**Request:**
Render the lines below as a numbered list, omitting every blank line. Leave the pictures out of your answer.

**Records provided:**
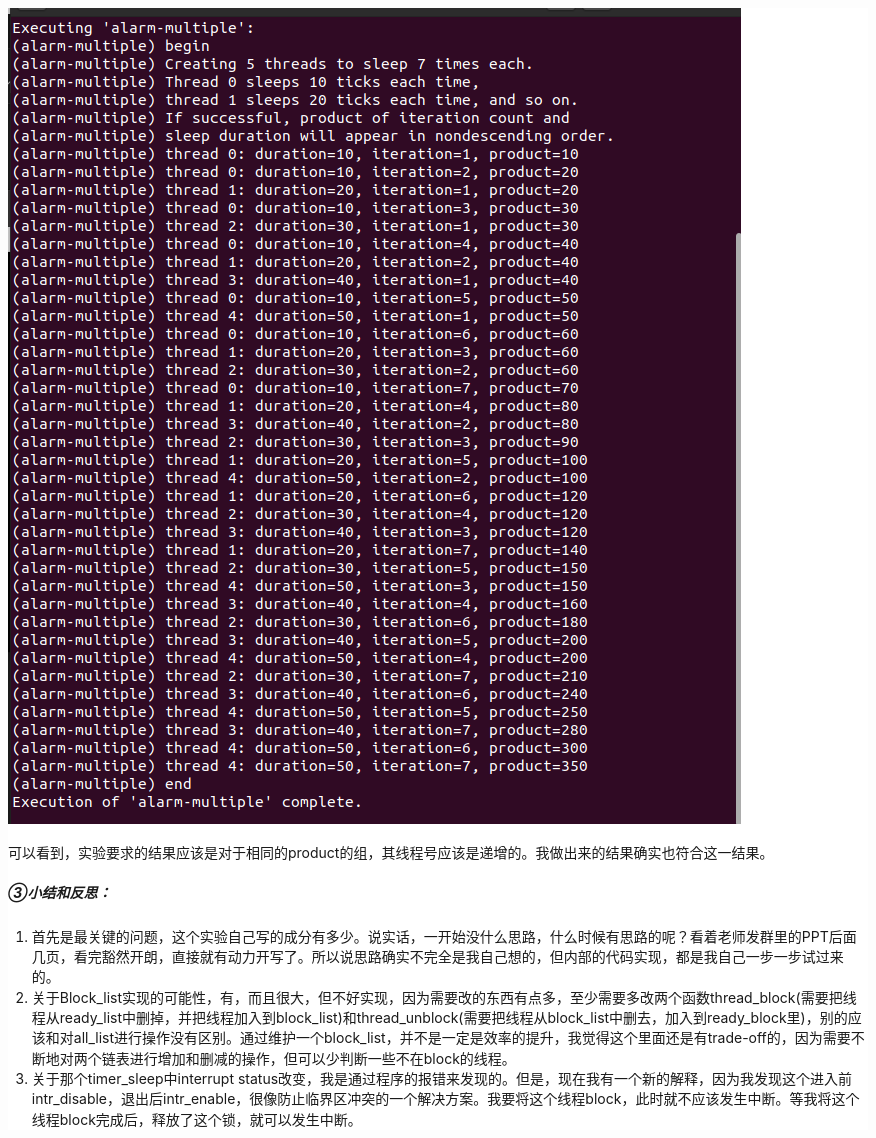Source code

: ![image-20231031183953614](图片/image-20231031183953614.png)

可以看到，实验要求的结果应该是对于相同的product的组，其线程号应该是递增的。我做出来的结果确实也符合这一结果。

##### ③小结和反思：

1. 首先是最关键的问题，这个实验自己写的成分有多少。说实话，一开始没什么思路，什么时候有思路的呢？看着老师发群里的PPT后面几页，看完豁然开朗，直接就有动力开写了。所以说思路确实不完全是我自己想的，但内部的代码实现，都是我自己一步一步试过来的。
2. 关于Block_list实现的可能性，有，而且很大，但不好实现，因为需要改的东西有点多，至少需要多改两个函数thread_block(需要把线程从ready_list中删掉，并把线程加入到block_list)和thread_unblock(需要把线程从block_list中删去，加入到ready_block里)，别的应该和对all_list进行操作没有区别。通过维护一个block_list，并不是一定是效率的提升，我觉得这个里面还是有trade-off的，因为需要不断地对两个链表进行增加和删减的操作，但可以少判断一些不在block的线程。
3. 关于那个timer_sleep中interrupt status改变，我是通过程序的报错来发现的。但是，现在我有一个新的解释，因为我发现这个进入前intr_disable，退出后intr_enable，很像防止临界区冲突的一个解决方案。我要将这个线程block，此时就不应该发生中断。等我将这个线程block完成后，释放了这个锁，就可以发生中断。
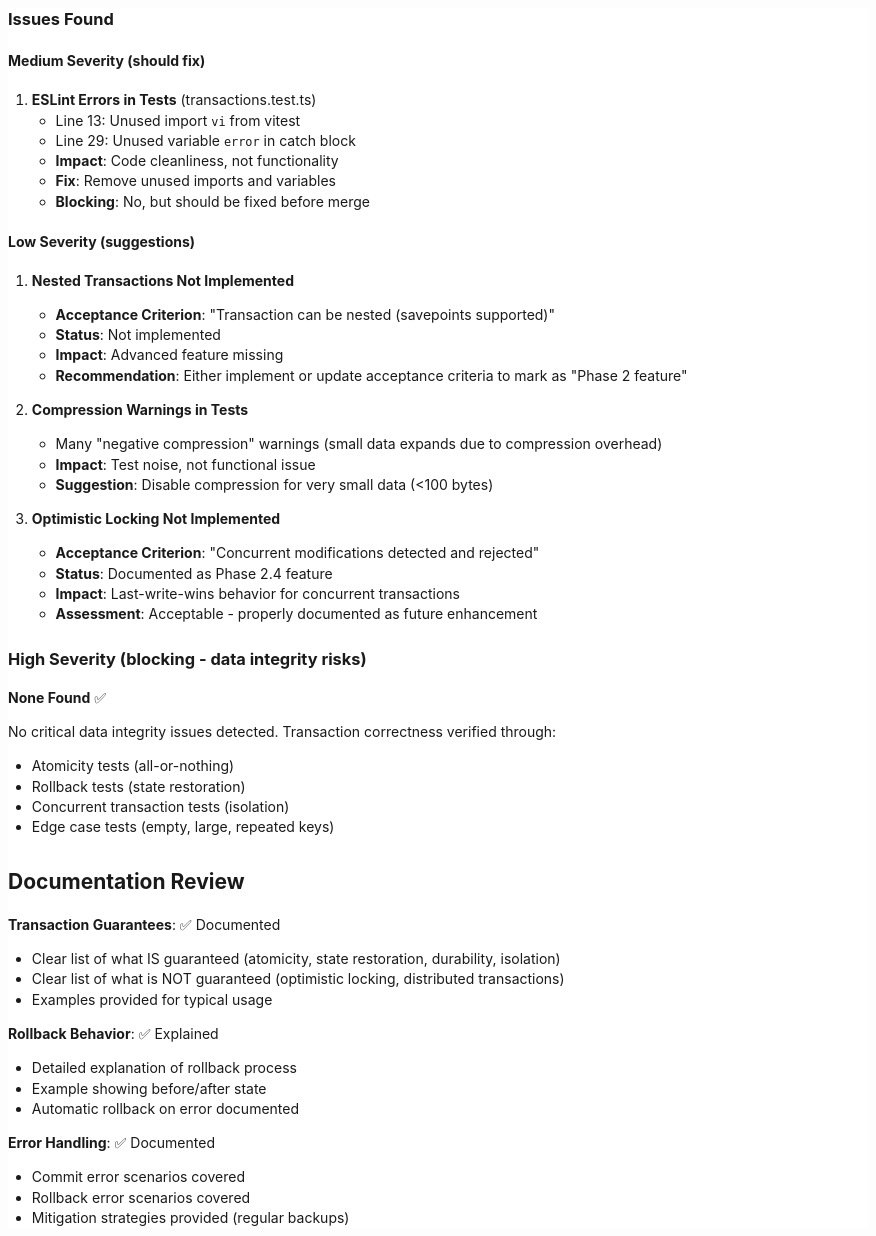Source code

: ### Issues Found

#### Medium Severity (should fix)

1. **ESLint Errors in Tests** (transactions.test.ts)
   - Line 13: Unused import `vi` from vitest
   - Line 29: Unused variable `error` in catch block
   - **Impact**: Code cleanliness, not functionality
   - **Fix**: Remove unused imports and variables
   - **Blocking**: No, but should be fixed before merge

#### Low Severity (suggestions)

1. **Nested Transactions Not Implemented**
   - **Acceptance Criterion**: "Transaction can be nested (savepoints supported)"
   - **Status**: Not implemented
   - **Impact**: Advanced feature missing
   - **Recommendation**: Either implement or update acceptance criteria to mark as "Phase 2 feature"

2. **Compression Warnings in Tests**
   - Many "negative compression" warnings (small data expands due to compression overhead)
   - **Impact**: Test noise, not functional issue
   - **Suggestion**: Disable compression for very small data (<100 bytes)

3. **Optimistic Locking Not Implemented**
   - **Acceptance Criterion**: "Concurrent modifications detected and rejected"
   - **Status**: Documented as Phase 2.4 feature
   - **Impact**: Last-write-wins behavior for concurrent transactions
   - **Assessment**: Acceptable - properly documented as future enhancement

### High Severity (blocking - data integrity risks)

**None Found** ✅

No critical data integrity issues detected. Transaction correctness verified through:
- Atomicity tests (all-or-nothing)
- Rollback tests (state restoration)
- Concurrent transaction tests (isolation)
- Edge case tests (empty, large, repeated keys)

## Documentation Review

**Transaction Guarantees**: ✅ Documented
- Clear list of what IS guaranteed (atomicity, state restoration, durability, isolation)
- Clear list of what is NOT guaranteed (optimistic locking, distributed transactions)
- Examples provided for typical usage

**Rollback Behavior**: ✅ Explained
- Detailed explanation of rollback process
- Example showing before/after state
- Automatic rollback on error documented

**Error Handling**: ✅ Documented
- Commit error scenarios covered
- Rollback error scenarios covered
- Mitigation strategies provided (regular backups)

**Solution to this task:**
1. Source code
2. : ![image-20231031183953614](图片/image-20231031183953614.png)
3. 可以看到，实验要求的结果应该是对于相同的product的组，其线程号应该是递增的。我做出来的结果确实也符合这一结果。
4. ##### ③小结和反思：
5. 1. 首先是最关键的问题，这个实验自己写的成分有多少。说实话，一开始没什么思路，什么时候有思路的呢？看着老师发群里的PPT后面几页，看完豁然开朗，直接就有动力开写了。所以说思路确实不完全是我自己想的，但内部的代码实现，都是我自己一步一步试过来的。
6. 2. 关于Block_list实现的可能性，有，而且很大，但不好实现，因为需要改的东西有点多，至少需要多改两个函数thread_block(需要把线程从ready_list中删掉，并把线程加入到block_list)和thread_unblock(需要把线程从block_list中删去，加入到ready_block里)，别的应该和对all_list进行操作没有区别。通过维护一个block_list，并不是一定是效率的提升，我觉得这个里面还是有trade-off的，因为需要不断地对两个链表进行增加和删减的操作，但可以少判断一些不在block的线程。
7. 3. 关于那个timer_sleep中interrupt status改变，我是通过程序的报错来发现的。但是，现在我有一个新的解释，因为我发现这个进入前intr_disable，退出后intr_enable，很像防止临界区冲突的一个解决方案。我要将这个线程block，此时就不应该发生中断。等我将这个线程block完成后，释放了这个锁，就可以发生中断。
8. Source code
9. : ### Issues Found
10. #### Medium Severity (should fix)
11. 1. **ESLint Errors in Tests** (transactions.test.ts)
12.    - Line 13: Unused import `vi` from vitest
13.    - Line 29: Unused variable `error` in catch block
14.    - **Impact**: Code cleanliness, not functionality
15.    - **Fix**: Remove unused imports and variables
16.    - **Blocking**: No, but should be fixed before merge
17. #### Low Severity (suggestions)
18. 1. **Nested Transactions Not Implemented**
19.    - **Acceptance Criterion**: "Transaction can be nested (savepoints supported)"
20.    - **Status**: Not implemented
21.    - **Impact**: Advanced feature missing
22.    - **Recommendation**: Either implement or update acceptance criteria to mark as "Phase 2 feature"
23. 2. **Compression Warnings in Tests**
24.    - Many "negative compression" warnings (small data expands due to compression overhead)
25.    - **Impact**: Test noise, not functional issue
26.    - **Suggestion**: Disable compression for very small data (<100 bytes)
27. 3. **Optimistic Locking Not Implemented**
28.    - **Acceptance Criterion**: "Concurrent modifications detected and rejected"
29.    - **Status**: Documented as Phase 2.4 feature
30.    - **Impact**: Last-write-wins behavior for concurrent transactions
31.    - **Assessment**: Acceptable - properly documented as future enhancement
32. ### High Severity (blocking - data integrity risks)
33. **None Found** ✅
34. No critical data integrity issues detected. Transaction correctness verified through:
35. - Atomicity tests (all-or-nothing)
36. - Rollback tests (state restoration)
37. - Concurrent transaction tests (isolation)
38. - Edge case tests (empty, large, repeated keys)
39. ## Documentation Review
40. **Transaction Guarantees**: ✅ Documented
41. - Clear list of what IS guaranteed (atomicity, state restoration, durability, isolation)
42. - Clear list of what is NOT guaranteed (optimistic locking, distributed transactions)
43. - Examples provided for typical usage
44. **Rollback Behavior**: ✅ Explained
45. - Detailed explanation of rollback process
46. - Example showing before/after state
47. - Automatic rollback on error documented
48. **Error Handling**: ✅ Documented
49. - Commit error scenarios covered
50. - Rollback error scenarios covered
51. - Mitigation strategies provided (regular backups)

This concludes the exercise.